Вся дружина во главе с Белотуром уже ждала ее возле лодий. Тропа Взвоза на всем протяжении, весь Подол были заняты народом, пришедшим проститься с Огнедевой, — население Киева снова увеличилось, когда прошел слух, что княгиня вернулась и теперь тут безопасно. Если бы не хирдманы, то худо бы ей пришлось — люди стремились хотя бы прикоснуться к ней и могли бы в драке разорвать на части пусть не саму княгиню, но хотя бы ее платье, кабы их не оттесняли щитами и древками копий. Женщины вопили, даже из мужчин многие утирали слезы рукавами. И Дивляна плакала, едва веря, что действительно расстается навсегда с этим удивительным местом, с этими горами, зависшими посередине между землей и небом.
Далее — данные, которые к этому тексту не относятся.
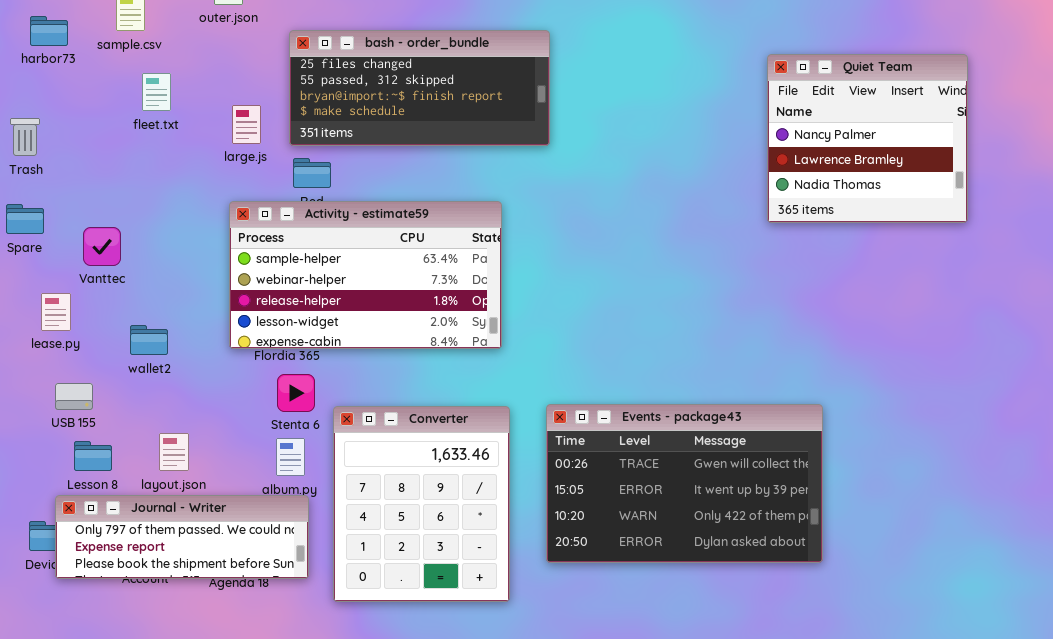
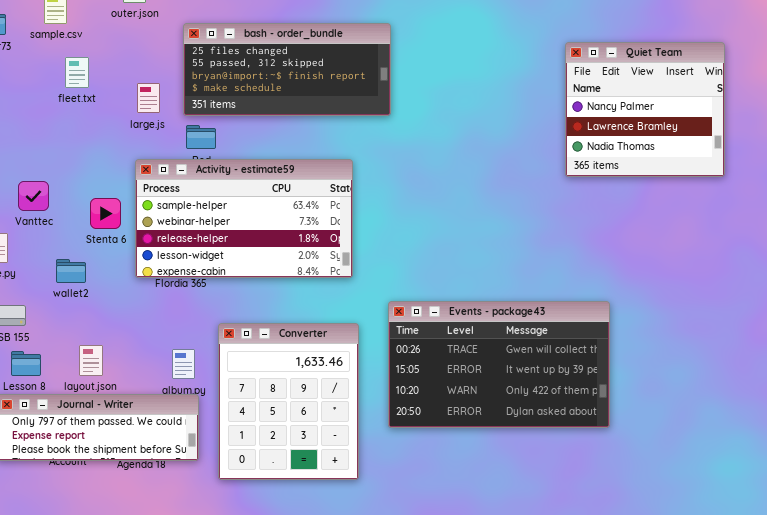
Stenta 6: [277,374,315,412] -> [90,198,121,229], moved
Events - package43: [546,404,823,563] -> [388,301,610,428], moved

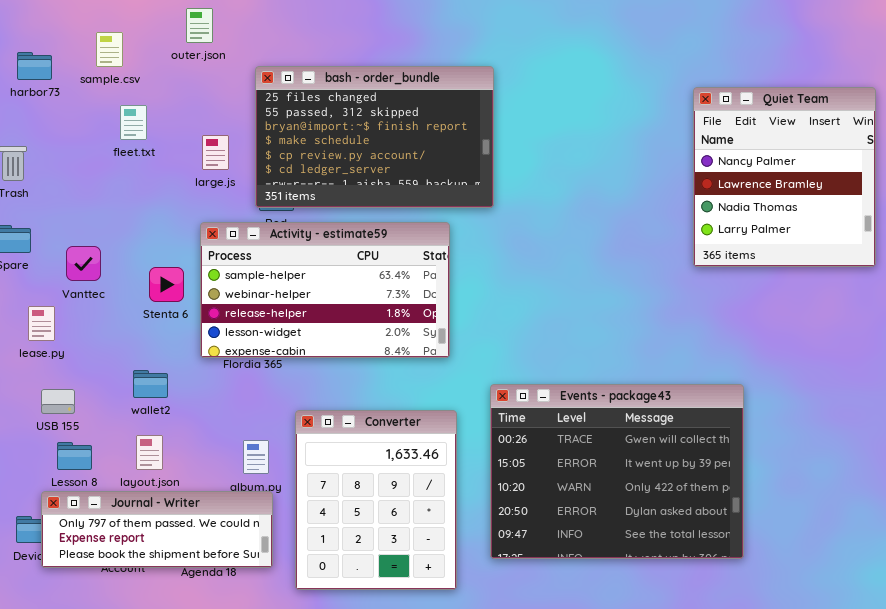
bash - order_bundle: [183,23,391,116] -> [255,66,494,208], resized
Quiet Team: [565,42,725,177] -> [693,87,876,267], resized
wallet2: [56,259,86,283] -> [133,370,168,398], moved
Events - package43: [388,301,610,428] -> [490,384,744,559], resized

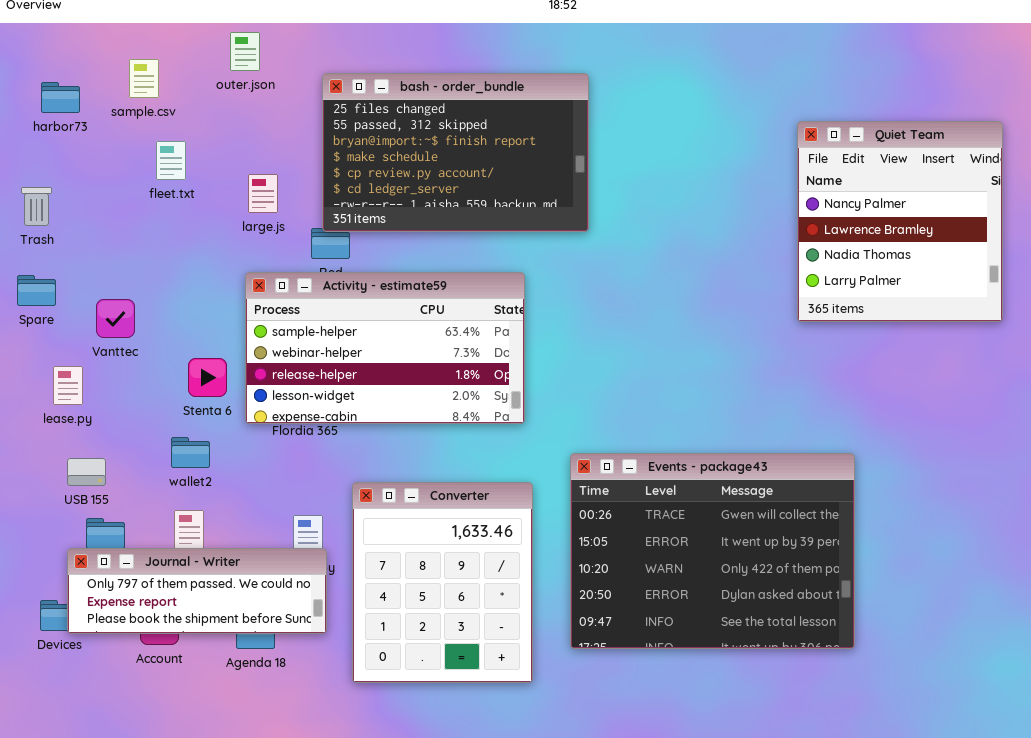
bash - order_bundle: [255,66,494,208] -> [322,73,589,232], moved
Stenta 6: [149,267,184,302] -> [188,358,227,397], moved
Journal - Writer: [41,491,273,568] -> [67,548,327,634], moved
— Не горюйте по мне — скоро сестра моя к вам приедет, старшая, — сквозь слезы утешала она людей. — Она лучше меня — умнее, красивее, удачливее. Полюбите ее, пожалуйста. Уж я-то знаю, каково с домом навек прощаться и в чужой земле корни пускать.

Но в душе она понимала, что Яромиле будет гораздо легче. Ведь ей предстояло ехать в чужую землю не к чужому человеку, а к отцу своего ребенка, к тому мужчине, которого она сама выбрала и которому уже отдала свою любовь — раз и навсегда.